O julgamento foi marcado por abstenções e ausências: oito desembargadores se declararam suspeitos e outros sete não compareceram por estarem em férias ou afastados por outros motivos.


Na próxima quarta-feira (12), os inspetores do CNJ assistirão à sessão do Tribunal Pleno, onde será julgado um embargo de declaração impetrado pelo procurador Hezedequias Mesquita da Costa, do Ministério Público, contra a decisão que beneficiou Sefer. O relator do embargo do MP é o desembargador Alex Centeno, que já havia relatado o processo na sessão do dia 19, votando a favor da anulação da condenação de Sefer. Nesse voto de Centeno, acompanhado pela maioria do colegiado, o processo foi remetido à 3ª Turma de Direito Penal.


Um dos aspectos mais controversos do processo – o mais grave é o TJ ter apreciado coisa transitada em julgado no STJ e STF – é também o sigilo imposto ao caso, que persiste há 15 anos.
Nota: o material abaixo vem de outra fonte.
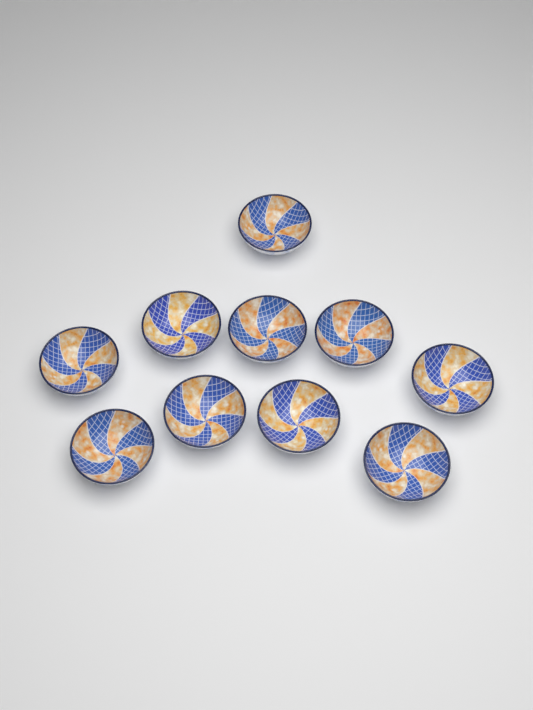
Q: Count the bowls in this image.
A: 10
Em uma decisão anterior, de 2019, da então Terceira Câmara Criminal Isolada, hoje denominada 3ª Turma Criminal, o sigilo havia sido retirado, mas acabou posteriormente restaurado pelo Tribunal sem nenhuma justificativa.


A expectativa para a sessão do Tribunal Pleno é alta. Dos 30 desembargadores que compõem a corte, 22 devem participar, considerando que oito já se declararam suspeitos. O julgamento ocorre sob a tensão adicional trazida pela presença do CNJ, que promete um exame criterioso do funcionamento do Tribunal.


PROCESSOS PARADOS?

Além do caso Sefer, a inspeção do CNJ terá um escopo abrangente, conforme detalhado pelo presidente do TJPA, desembargador Roberto Moura. Publicado no Diário da Justiça Eletrônico na última quinta-feira (6), o roteiro da fiscalização inclui visitas a três cartórios de registro de imóveis da capital, juizados criminais e cíveis, varas da infância e adolescência, família, execução fiscal, violência contra a mulher, combate ao crime organizado e diversos setores administrativos do Tribunal.
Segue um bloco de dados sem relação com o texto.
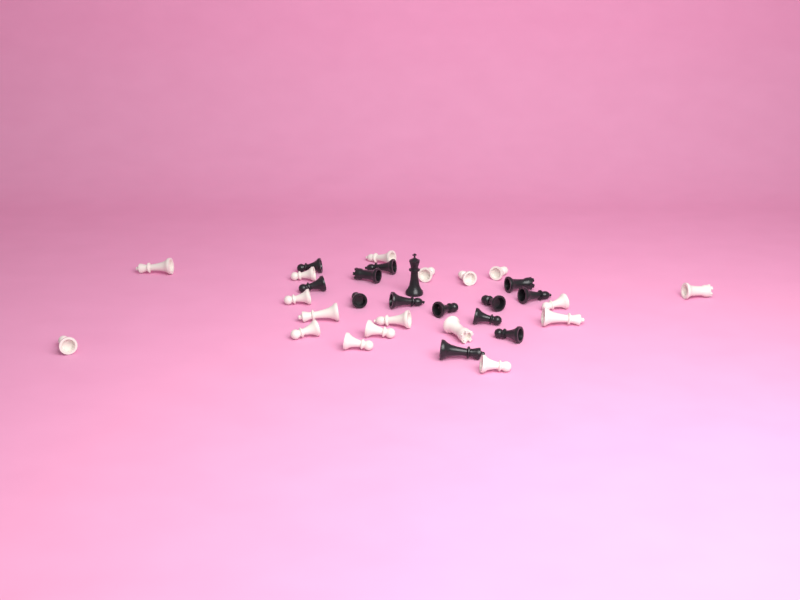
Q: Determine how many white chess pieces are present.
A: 18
Os gabinetes de onze desembargadores, além da presidência e da vice-presidência, também serão alvo de escrutínio, com foco especial em processos parados há mais de 100 dias – uma violação das normas do CNJ – e outras eventuais irregularidades.


A OAB CONVOCA A POPULAÇÃO

Diante da movimentação do CNJ, a Ordem dos Advogados do Brasil – Seção Pará (OAB-PA) decidiu agir. O presidente da entidade, Sávio Barreto, divulgou um vídeo conclamando a população a denunciar eventuais problemas e disfunções do judiciário paraense. Em sua mensagem, Barreto convida advogados e cidadãos a registrarem reclamações sobre morosidade processual, demora na concessão de liminares e outras violações, utilizando um formulário digital disponibilizado pela OAB.
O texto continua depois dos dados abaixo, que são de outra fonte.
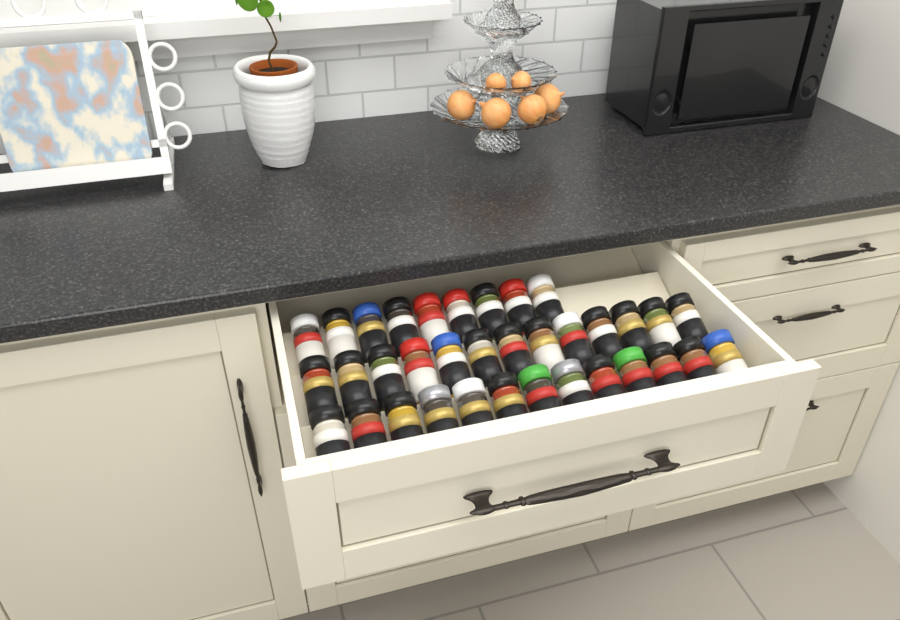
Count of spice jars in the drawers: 35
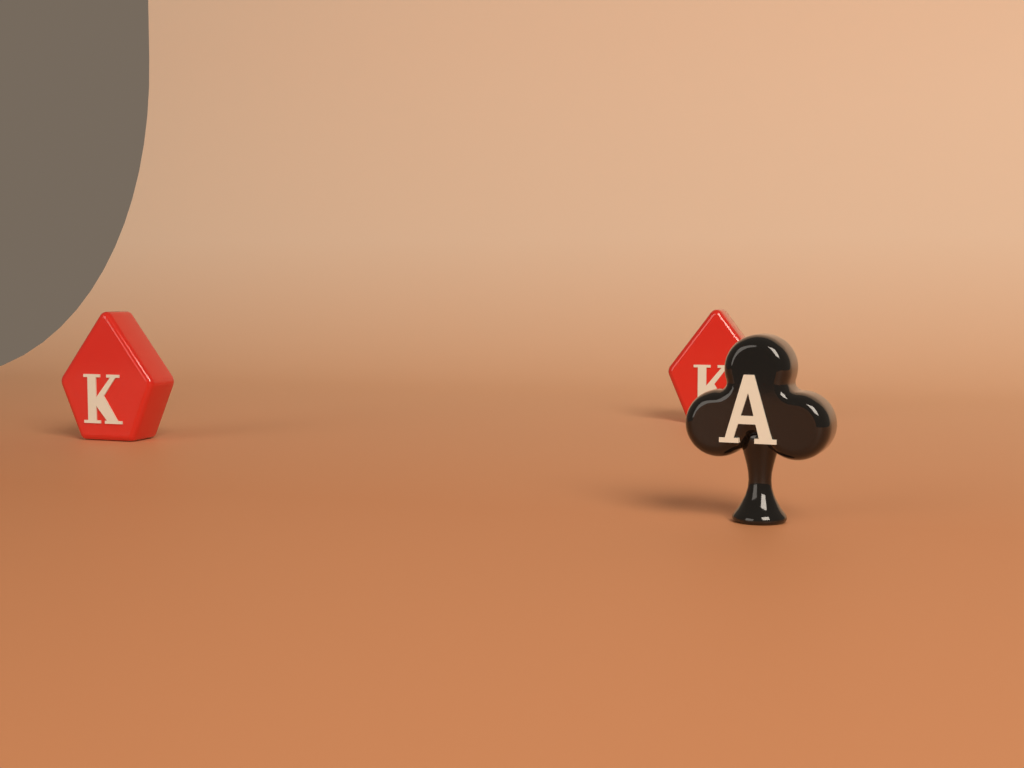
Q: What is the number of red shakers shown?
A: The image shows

“A OAB Pará vai acompanhar de perto a inspeção do CNJ e eu quero convidá-los a participar também. Encaminhem qualquer reclamação sobre o funcionamento do TJPA ou dos cartórios extrajudiciais através do Google Forms que será disponibilizado nas nossas redes sociais. É a OAB lutando pelos seus direitos, e sua participação é essencial para que possamos cobrar uma justiça mais célere e eficiente”, afirmou Barreto.


A ação do CNJ representa um momento crítico para o TJPA, que se vê diante de um exame rigoroso de suas práticas e decisões. O desfecho da inspeção pode trazer repercussões significativas, tanto para a estrutura do judiciário paraense quanto para a credibilidade da corte diante da sociedade.